DOCUMENT SEGMENT:
========

The hottest device category in wireless these days is smartphones. Devices like Apple’s iPhone, RIM’s Blackberry, and Palm’s soon to be released Pre have led the way by injecting web, email, and the more recent app frenzy environment into the wireless phone experience. It’s safe to say that wireless is leaps and bounds ahead of its wireline cousin in terms of innovation and ‘cool’ factor. But wireline is trying to make a comeback. It’s adding its own flavor of smartphone for the home. After all, if you can’t beat ‘em, join ‘em, right?
Comcast is the latest entrant into the home smartphone arena. Cable Digital News is reporting that they have a home smartphone in the ‘bullpen,” for a pending nationwide launch. The new home smartphone will offer a cordless DECT phone with email, voice mail, ‘lite’ Internet access, and network address book functionality. Heavy Reading senior analyst Alan Breznick tells Cable Digital News, “It’s like a digital video upgrade, but on the voice side.” We’ve featured similar products from Verizon, AT&T, Embarq, and most recently, T-Mobile. While these companies have different motivations for their home smartphone initiatives, they’re all looking to add value to the home phone (or their version of it). Even with all the rhetoric of the demise of wireline, these companies still feel the need to enhance it. There’s something to be said for that. Honestly, it’s too early to determine whether these efforts will gain any traction. We’ll have to watch them closely over time. We hope all of these carriers will break out subscriber metrics for these services so we can truly measure their value.

========

[Saved data entries]
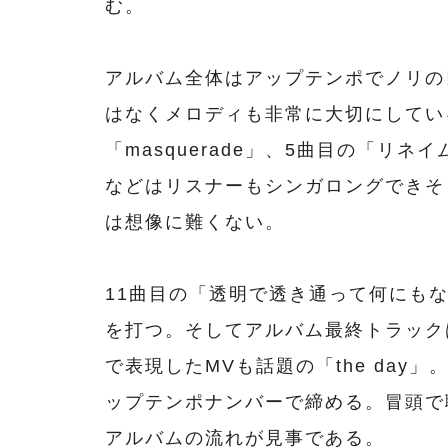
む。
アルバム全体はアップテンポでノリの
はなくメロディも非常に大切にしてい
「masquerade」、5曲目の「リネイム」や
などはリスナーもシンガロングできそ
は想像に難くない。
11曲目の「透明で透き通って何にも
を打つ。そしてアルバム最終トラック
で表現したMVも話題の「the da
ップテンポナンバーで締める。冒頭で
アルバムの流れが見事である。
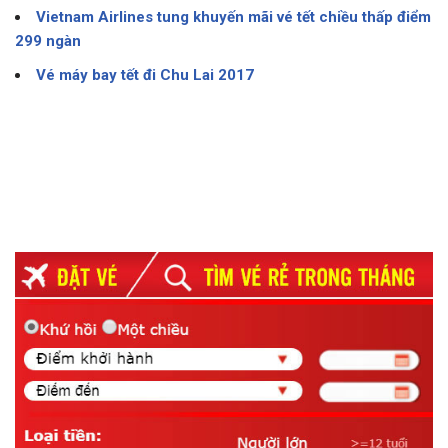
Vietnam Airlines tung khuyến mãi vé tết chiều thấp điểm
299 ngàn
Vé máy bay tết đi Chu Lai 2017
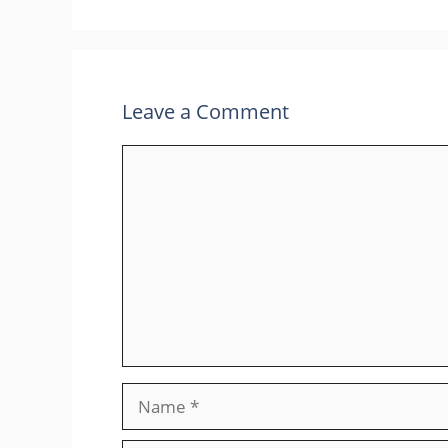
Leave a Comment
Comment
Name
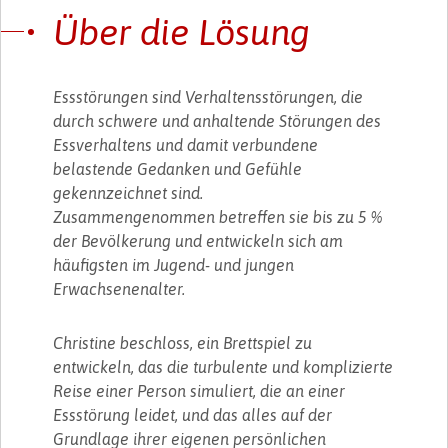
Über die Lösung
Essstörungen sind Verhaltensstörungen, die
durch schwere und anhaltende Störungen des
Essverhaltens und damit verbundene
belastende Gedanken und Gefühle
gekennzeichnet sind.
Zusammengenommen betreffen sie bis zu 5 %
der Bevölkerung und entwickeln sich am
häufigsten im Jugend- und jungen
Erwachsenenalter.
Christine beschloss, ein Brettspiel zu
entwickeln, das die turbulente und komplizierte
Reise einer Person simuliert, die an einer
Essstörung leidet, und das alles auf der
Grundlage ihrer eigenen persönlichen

========

INSTRUCTIONS:
**A.** Say whether each statement below agrees with the article on home smartphones, answering yes or no and quoting the deciding words of the article: (i) Comcast's home smartphone will include a cordless DECT phone with email; (ii) the article says the home smartphone efforts have already gained strong traction; (iii) Alan Breznick is a senior analyst at Cable Digital News.
**B.** Carry on the article about home smartphones, starting after its last sentence.

ANSWERS BY ITEM NUMBER:
**A.**
(i) Yes: "The new home smartphone will offer a cordless DECT phone with email, voice mail, ‘lite’ Internet access, and network address book functionality."
(ii) No: "Honestly, it’s too early to determine whether these efforts will gain any traction."
(iii) No: "Heavy Reading senior analyst Alan Breznick tells Cable Digital News"

**B.**
What do you think? Do home smartphones make sense, or are they a last ditched effort to save a ‘dying patient?’ Share your view by using the comment tool below.
One thought on “Comcast Joins Wireline Smartphone Trend”
this is more about broadband than home phone. all of these services are layering a voice application over broadband. i do think this represents the future of home phone service – the question is, can you price it the same as today’s home phone?